#### TEXTAUSSCHNITT:
Deine freundliche Meldung einer vorzüglichen Sängerin habe sogleich Capellmeister Hummel mitgetheilt, welcher, nach Berathung mit Collegen und Vorgesetzen, mir eine zwar dankbare, aber ablehnende Erwiderung zubrachte. In ihren beschränkten Zuständen, hieß es, wär ihnen mit einer Altistin nicht geholfen; könntest du ihnen eine dergleichen Sopranistin zuweisen, so würden sie es dankbar erkennen. Und wie die Sachen stehen, ist dieses eigentlich das nächste Bedürfniß unsrer Bühne.

#### GESTELLTE AUFGABE 1:
Skaliere die Einträge, beginnend mit der Zeile mit „Objects present in“ und weiter bis einschließlich zum Ende der Einträge: Gib diese Zeilen samt Aufforderungen erneut aus und multipliziere dabei jede Koordinate in den Antworten mit 2,55, gerundet auf ganze Zahlen, Hälften aufwärts.

#### DIE EINGABE:

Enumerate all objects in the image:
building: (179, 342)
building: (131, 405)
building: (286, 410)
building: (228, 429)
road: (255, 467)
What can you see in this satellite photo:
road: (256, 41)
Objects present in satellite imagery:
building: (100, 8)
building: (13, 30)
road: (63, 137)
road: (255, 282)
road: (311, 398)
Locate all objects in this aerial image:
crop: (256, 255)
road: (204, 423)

#### GESTELLTE AUFGABE 2:
Gib aus dem Briefausschnitt über die Sängerin den Wortlaut unverändert wieder, beginnend mit „Deine freundliche Meldung“ und weiter bis einschließlich „Bedürfniß unsrer Bühne.“.

#### ERWARTETE AUSGABE 1:
Objects present in satellite imagery:
building: (255, 20)
building: (33, 77)
road: (161, 349)
road: (650, 719)
road: (793, 1015)
Locate all objects in this aerial image:
crop: (653, 650)
road: (520, 1079)

#### ERWARTETE AUSGABE 2:
Deine freundliche Meldung einer vorzüglichen Sängerin habe sogleich Capellmeister Hummel mitgetheilt, welcher, nach Berathung mit Collegen und Vorgesetzen, mir eine zwar dankbare, aber ablehnende Erwiderung zubrachte. In ihren beschränkten Zuständen, hieß es, wär ihnen mit einer Altistin nicht geholfen; könntest du ihnen eine dergleichen Sopranistin zuweisen, so würden sie es dankbar erkennen. Und wie die Sachen stehen, ist dieses eigentlich das nächste Bedürfniß unsrer Bühne.